L’auteur estime, partant, que la société arabe est une école de tolérance, de coexistence pacifique et d’acceptation de l’autre, elle l’a été tout au long de son histoire qui s’étend sur plus de sept millénaires. Notre communauté a réussi, sur le plan social, à développer des formes élevées de civisme qui ont prouvé leur efficience dans les différents domaines, qu’il s’agisse de l’organisation familiale ou professionnelle, des strates sociales ou de bien d’autres domaines. Sur le plan culturel, cette communauté s’est dotée d’un patrimoine populaire riche en valeurs qui atteignent au sommet de la tolérance, rejetant toute forme de fanatisme et renforçant constamment la capacité à coexister avec l’autre, si différent soit-il. 

Ainsi, on a pu voir vivre et s’épanouir sur la terre arabe, au cours de la longue histoire de cette nation, des communautés appartenant à diverses races ou religions, ayant de multiples modes d’existence, différents us et coutumes et parlant différents idiomes. Mais une telle tolérance dont les hautes vertus culturelles ne sont pas à souligner n’a pas trouvé dans les sociétés arabes modernes des héritiers pour la préserver, la soutenir et la développer en ce qu’elle a de plus sacré. Divers courants, forces et influences internes autant qu’externes se sont en effet conjugués pour implanter de nouveaux comportements qui sont venus nourrir le fanatisme, étouffer la tolérance et diaboliser l’autre différent pour le présenter sous la figure de l’ennemi prêt en tout moment à vous agresser. L’on a vu alors se dresser les bannières de l’extrémisme sur le terrain de la sagesse et de la modération. Dans le même temps, la pauvreté que les échecs successifs des expériences de développement n’ont cessé de creuser dans le temps où se multipliaient les prêches de l’extrémisme venus de l’étranger allait aggraver la crise, ouvrant la voie à des périls et malheurs dont nul ne pouvait imaginer l’étendue. 
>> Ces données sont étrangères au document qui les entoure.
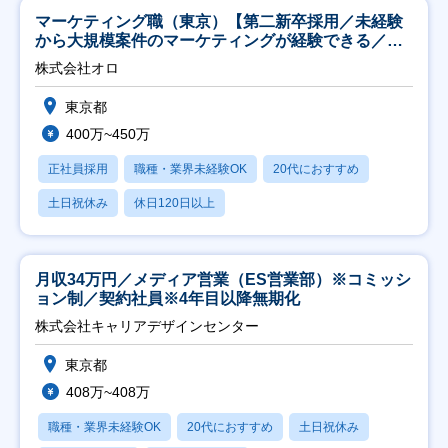
マーケティング職（東京）【第二新卒採用／未経験
から大規模案件のマーケティングが経験できる／研
修充実】
株式会社オロ
東京都
400万~450万
正社員採用
職種・業界未経験OK
20代におすすめ
土日祝休み
休日120日以上
月収34万円／メディア営業（ES営業部）※コミッシ
ョン制／契約社員※4年目以降無期化
株式会社キャリアデザインセンター
東京都
408万~408万
職種・業界未経験OK
20代におすすめ
土日祝休み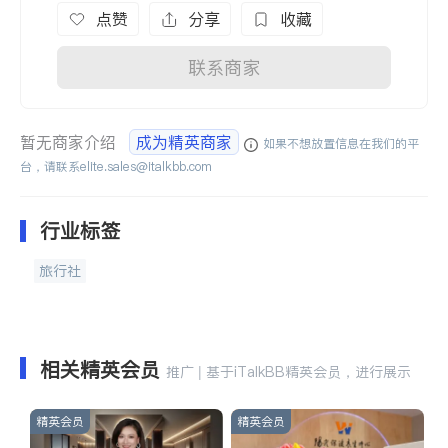
点赞
分享
收藏
联系商家
暂无商家介绍
成为精英商家
如果不想放置信息在我们的平
台，请联系
elite.sales@italkbb.com
行业标签
旅行社
相关精英会员
推广 | 基于iTalkBB精英会员，进行展示
精英会员
精英会员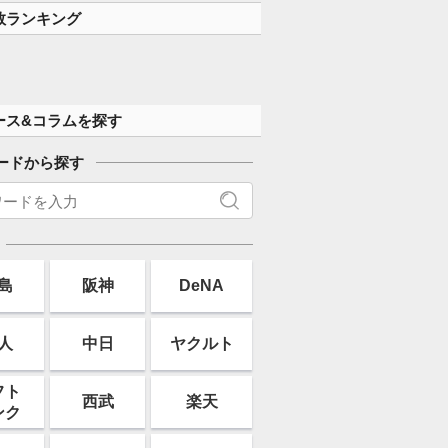
数ランキング
ース&コラムを探す
ードから探す
島
阪神
DeNA
人
中日
ヤクルト
フト
西武
楽天
ンク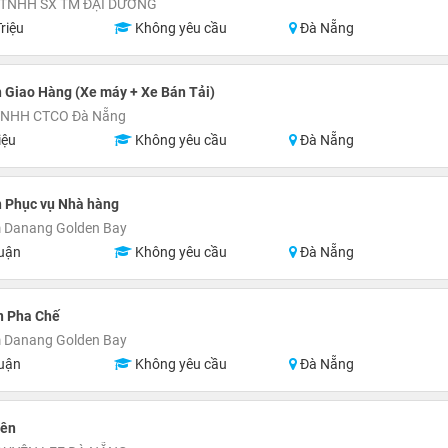
 TNHH SX TM ĐẠI DƯƠNG
riệu
Không yêu cầu
Đà Nẵng
 Giao Hàng (Xe máy + Xe Bán Tải)
TNHH CTCO Đà Nẵng
iệu
Không yêu cầu
Đà Nẵng
n Phục vụ Nhà hàng
Danang Golden Bay
uận
Không yêu cầu
Đà Nẵng
n Pha Chế
Danang Golden Bay
uận
Không yêu cầu
Đà Nẵng
iên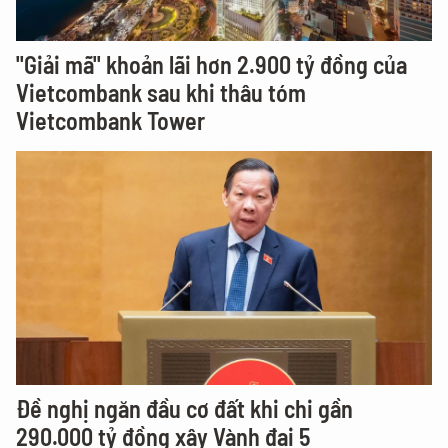
"Giải mã" khoản lãi hơn 2.900 tỷ đồng của
Vietcombank sau khi thâu tóm
Vietcombank Tower
Đề nghị ngăn đầu cơ đất khi chi gần
290.000 tỷ đồng xây Vành đai 5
Mais la réflexion ne doit pas s’arrêter sur les seules images du fanatisme visant ceux qui contreviennent aux dogmes de la religion ou de culture, car l’on a vu, hélas, revenir à la vie des pratiques, telle que la vengeance, que l’on croyait disparues et enterrées depuis les temps les plus éloignés. 

Dans un monde mondialisé, un monde devenu unipolaire, l’« extérieur » a commencé à nous étreindre d’une poignée de fer en nous adressant avertissements et mises en garde, en créant même des commissions, des officines et des institutions chargées de contrôler le degré d’engagement au service des valeurs de tolérance, telles que les manifestent les diverses sociétés et cultures (en réalité, ce qu’ils veulent, c’est nous contrôler, nous, et nous contraindre, nous et non les autres, à rendre des comptes). La situation est devenue à présent déplorable, pour ne pas dire critique, et cela à plusieurs niveaux, car la tolérance recule, le fanatisme et la haine ne cessent d’étendre leurs ailes, tandis que faiblit la voix de la modération face à l’extrémisme rampant. 

Comme nous ne pouvons être isolés du reste du monde, nous avons aujourd’hui à faire face à des entités qui nous surveillent, nous demandent des comptes et peuvent à tout moment fondre sur nous. C’est à ce niveau que l’étude scientifique de la tolérance prend toute son importance, tant à l’échelle de la société qu’à celle du savoir. Cette étude a pour objet de mettre en lumière les valeurs de tolérance sociale au sein de la société arabe ainsi que les principaux facteurs qui déterminent les représentations individuelles et les prises de position sur le rapport aux autres et à soi-même.